▶ **ЗАДАНИЕ**
Перечислите все варианты ночлега, которые предлагает Лёва в тексте о вечерней дороге к Горно-Алтайску.

▶ **ТЕКСТ**
Водитель рассказывает нам об «алтайском барометре» – горе Богурган, на которой перед ненастьем «заседает небесная канцелярия», то есть собираются тучи. Но сейчас далёкая вершина Богургана чётко вычерчивается на фоне нежноголубого вечернего неба. Горы приближаются, золотой шар солнца склоняется всё ниже, раскрашивая небеса и окрестности всё более красивыми красками, сначала розового спектра, потом сиреневого, а там и вообще сложно-непонятного, но очень нежного и глубокого. Вершины гор озаряются последними лучами, и темнота быстро заливает долину.

В 21.30, в кромешной тьме, вылезаем в Майме, на развилке дорог в Горно-Алтайск и Эликманар. Лёва предлагает идти вперёд пешком и либо ставить палатку, либо искать сено, либо проситься на ночлег к туземцам, но я властью начальника экспедиции принимаю решение ехать в Горно-Алтайск, ибо тут уже ходят городские автобусы.

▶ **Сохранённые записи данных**
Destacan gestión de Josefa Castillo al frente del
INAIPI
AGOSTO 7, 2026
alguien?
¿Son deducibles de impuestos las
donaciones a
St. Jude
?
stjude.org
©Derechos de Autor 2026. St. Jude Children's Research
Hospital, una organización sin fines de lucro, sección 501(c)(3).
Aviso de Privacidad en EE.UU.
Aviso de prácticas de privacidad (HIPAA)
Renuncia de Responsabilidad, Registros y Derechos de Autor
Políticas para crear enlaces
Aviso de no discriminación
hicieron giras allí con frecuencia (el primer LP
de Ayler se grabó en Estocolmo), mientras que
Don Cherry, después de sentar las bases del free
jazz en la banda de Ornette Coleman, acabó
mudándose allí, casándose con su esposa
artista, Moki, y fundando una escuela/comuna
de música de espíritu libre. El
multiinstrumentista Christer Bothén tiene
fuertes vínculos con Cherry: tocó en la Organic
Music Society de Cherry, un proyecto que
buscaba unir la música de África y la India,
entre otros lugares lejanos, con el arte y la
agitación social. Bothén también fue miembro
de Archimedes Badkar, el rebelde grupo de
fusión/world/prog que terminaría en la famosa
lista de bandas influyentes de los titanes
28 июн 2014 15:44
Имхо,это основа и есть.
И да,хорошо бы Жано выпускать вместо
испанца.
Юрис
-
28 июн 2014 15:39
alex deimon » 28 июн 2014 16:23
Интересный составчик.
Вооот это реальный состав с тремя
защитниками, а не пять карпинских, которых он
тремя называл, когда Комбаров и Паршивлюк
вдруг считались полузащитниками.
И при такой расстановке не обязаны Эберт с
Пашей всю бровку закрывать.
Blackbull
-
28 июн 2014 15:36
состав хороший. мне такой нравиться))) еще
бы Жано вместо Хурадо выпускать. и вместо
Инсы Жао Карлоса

▶ **ОТВЕТ**
- ставить палатку
- искать сено
- проситься на ночлег к туземцам